Holt’s optimism about how schools would change appears in these essays, but what is also evident is his openness to new ideas. Unlike most school reformers, who feel we must only work to change the school system from within, Holt was thinking about other possibilities in case that didn’t work. One can see the outline of his support for alternatives to school for children, not just for the alternative schools he enthuses about in The Underachieving School. I was most struck by the passages that show him considering keeping children out of school altogether. In “Not So Golden Rule Days” Holt claims how compulsory attendance laws are outdated and suggests

… that if in the opinion of a child and his parents the school is doing him no good, or indeed doing him harm, he should not be required to attend any more frequently than he wishes. There should be no burden of proof on the parents to show that they can provide facilities, companionship with other children, and all the other things the schools happen to provide. If Billy Smith hates school, and his parents feel that he is right in hating it, they are constitutionally entitled to relief. They are not obliged to demonstrate that they can give him a perfect education as against the bad one the school is giving him.

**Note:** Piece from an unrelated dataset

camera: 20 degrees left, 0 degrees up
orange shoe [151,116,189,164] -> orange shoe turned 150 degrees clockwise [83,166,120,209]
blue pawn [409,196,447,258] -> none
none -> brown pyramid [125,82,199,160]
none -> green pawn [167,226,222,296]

It is a fundamental legal principle that if we can show that a wrong is being done, we are not compelled to say what ought to be done in its place before we are permitted to insist that it be stopped.

Indeed many of the arguments Holt made then are continuing to be made by school reformers today. Today’s arguments are backed by even more research and data than Holt cited in 1968, yet these voices are still not taken seriously by school authorities. We now have more tests than ever for American school children, our child suicide rate is the highest in the developed world, drug and alcohol abuse among our youth is a major problem, disaffected youths have directed their violence at schools at ever younger ages, yet we act as though these problems would all go away if only our students got better instruction and grades in reading, writing, and arithmetic. John Holt realized that school and society, living and learning, are all of a piece and he wanted to reunite them.

Ron Miller, in his book Free Schools, Free People: Education and Democracy After the 1960s, writes, “Although this outburst of protest and dissent failed to bring about the “revolution” that many envisioned, it left a complex legacy of cultural change that continues, to this day, to pose radical alternatives to the dominant economic, political, and social forces of the modern world.”

Holt’s response to the demise of the revolution was not to run away, but rather to run towards what he was envisioning for education.  “Back to Basics” became the rallying cry for schools in the seventies and eighties and Holt decided that school reform failed because most people simply did not support the reforms they were proposing. Holt realized most people did not want schools to change in any meaningful way and he began to seek other avenues to help remove obstacles to children and “any gainful or useful contribution he wants to make to society.” He became an outspoken advocate for children’s rights and he sought, and found, other models for education besides conventional schooling. This search culminated in his book Instead of Education: Ways to Help People do Things Better (1976; reprinted 2004), which, in turn, led directly to Holt’s full support of the homeschooling movement in 1977.